Mutterschaftsleistungen werden taggenau auf den entsprechenden Lebensmonat des Kindes angerechnet. Wenn in einem Lebensmonat nur anteilig Mutterschaftsgeld gezahlt wird, wird auch nur anteilig Elterngeld ausgezahlt.
Ein freiwilliger Verzicht auf Mutterschaftsleistungen, um die Anrechnung auf das Elterngeld zu vermeiden, ist nicht möglich. Ebenso ist es nicht möglich, Elterngeld erst im Anschluss an den Bezug von Mutterschaftsgeld zu beantragen.
Frühgeburten und verlängerte Mutterschutzfristen
Kommt ein Kind früher als erwartet zur Welt, können die nicht in Anspruch genommenen Tage der Mutterschutzfrist vor der Geburt an die Frist nach der Geburt angehängt werden. Dies kann dazu führen, dass die Mutterschutzfrist nach der Geburt sich verlängert, was wiederum Auswirkungen auf den Elterngeldbezug hat, da diese Monate als für Elterngeld verbraucht gelten.

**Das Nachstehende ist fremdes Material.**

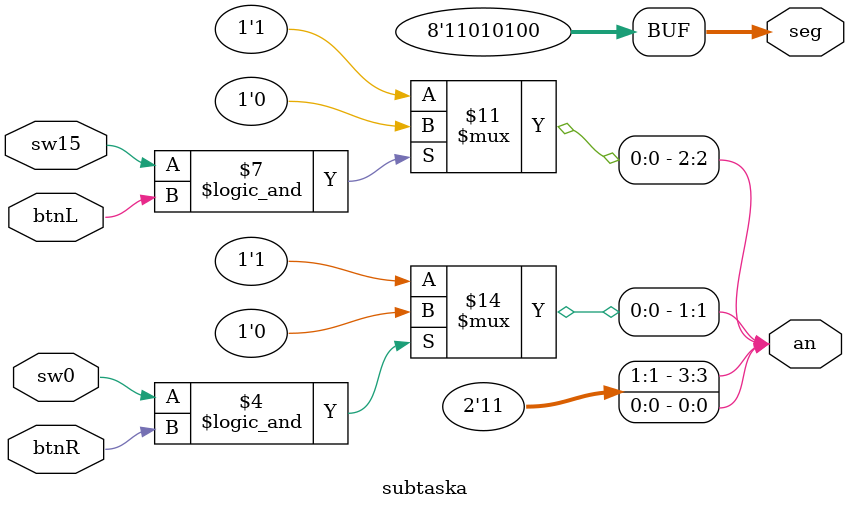
<source format=v>
`timescale 1ns / 1ps


module subtaska(input sw0, input sw15, input btnL, input btnR,
                output reg [7:0] seg = 8'b11010100, 
                output reg [3:0]an = 4'b1111
    );
    always @(*) begin
    if (sw0 == 1 && btnR == 1) begin
        an[1] <= 0;
    end else begin
        an[1] <= 1;
    end 
    
    if (sw15 == 1 && btnL == 1) begin
        an[2] <= 0; 
    end else begin
        an[2] <= 1;
    end
    end
    
endmodule

</source>
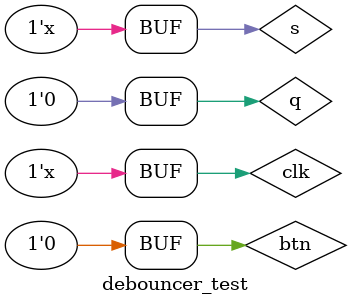
<source format=v>
`timescale 1ns / 1ps


module debouncer_test(

    );
    reg btn = 0;
    reg q = 0;
    reg s = 0;
    reg clk = 0;
    
    always begin
        btn = 1; #1000;
        btn = 0; #50;
        btn = 1; #50;
        btn = 0; #50;
        btn = 1; #50;
        btn = 0; #20;
        btn = 1; #20;
        btn = 0; #20;
        btn = 1; #20;
        btn = 0; #20;
        btn = 1; #20;
        btn = 0; #5000;
    end
    
    always begin
        clk = ~clk; #782;
    end
    
    always @ (clk) begin
        q <= btn;
        s <= q;
    end
endmodule

</source>
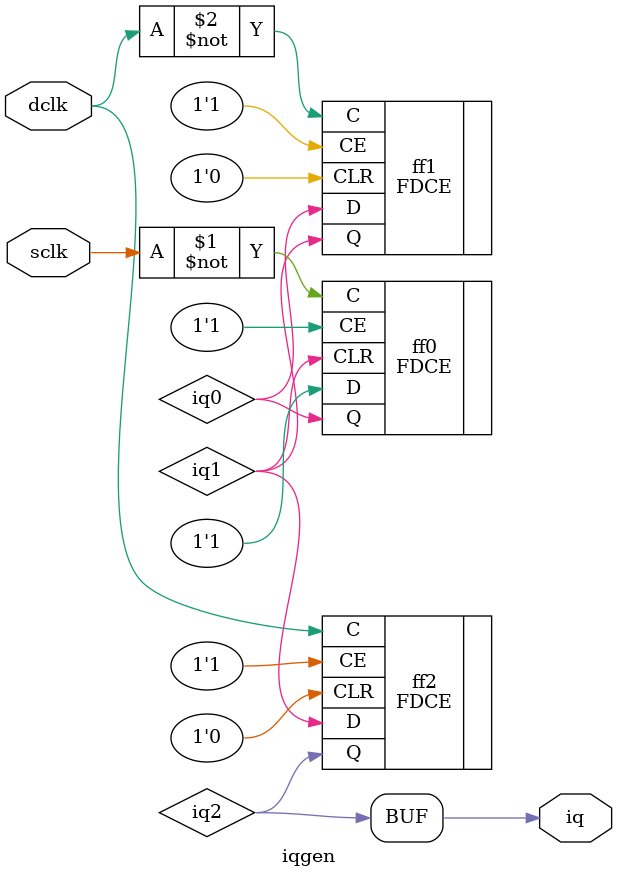
<source format=v>
module iqgen(
    input sclk,	// sample clock
    input dclk,	// double-frequency clock
    output iq		// IQ flag - 1=I, 0=Q
    );
// internal signals
wire iq0;
//reg iq1,iq2;
wire iq1,iq2;
// IQ is used for multiplexing and demultiplexing in-phase and quadrature samples
FDCE ff0 (
	.D(1'b1),	// synchronous set
	.Q(iq0),		// next clock period should be I sample
	.CE(1'b1),
	.C(~sclk),	// use negative-going SCLK edges
	.CLR(iq1)	// asynchronous reset when FF1 is set
	);
FDCE ff1 (
	.D(iq0),		// capture 1 from FF1
	.Q(iq1),		// and pass to FF2 with proper set-up and hold times
	.CE(1'b1),
	.C(~dclk),	// use negative-going DCLK edges
	.CLR(1'b0)		// asynchronous reset unused
	);
FDCE ff2 (
	.D(iq1),		// synchronized I flag
	.Q(iq2),		// signal current DCLK period has I sample
	.CE(1'b1),
	.C(dclk),	// use positive-going DCLK edges
	.CLR(1'b0)		// asynchronous reset unused
	);
//always @ (negedge dclk) iq1 <= iq0;	// synchronize to DCLK and generate preset
//always @ (posedge dclk) iq2 <= iq1;	// synchronize to DCLK and generate preset
assign iq = iq2;
endmodule

</source>
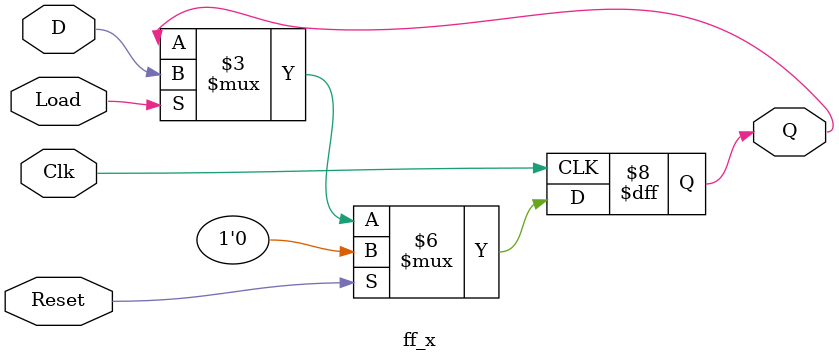
<source format=sv>
module ff_x (input logic Clk, Load, Reset, D,
				 output logic Q
);
	always_ff @ (posedge Clk)
	begin
			if (Reset)
				Q <= 1'b0;
			else
				if (Load)
					Q <= D;
				else
					Q <= Q;
	end
endmodule

</source>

Für Frauen, die während der Mutterschutzfrist Mutterschaftsgeld und/oder Arbeitgeberzuschuss erhalten, werden diese Leistungen mit dem Elterngeld verrechnet. Da Mutterschaftsleistungen in der Regel höher sind als das zustehende Elterngeld, wird für die betroffenen Monate kein oder nur anteilig Elterngeld ausgezahlt.
Beratung ist entscheidend
Aufgrund der Komplexität der Regelungen und möglicher gesetzlicher Änderungen ist es ratsam, sich frühzeitig von der Elterngeldstelle oder einer spezialisierten Beratungsstelle informieren zu lassen. Eine individuelle Beratung kann helfen, die für die eigene Situation optimale Strategie zur Elterngeldberechnung zu finden.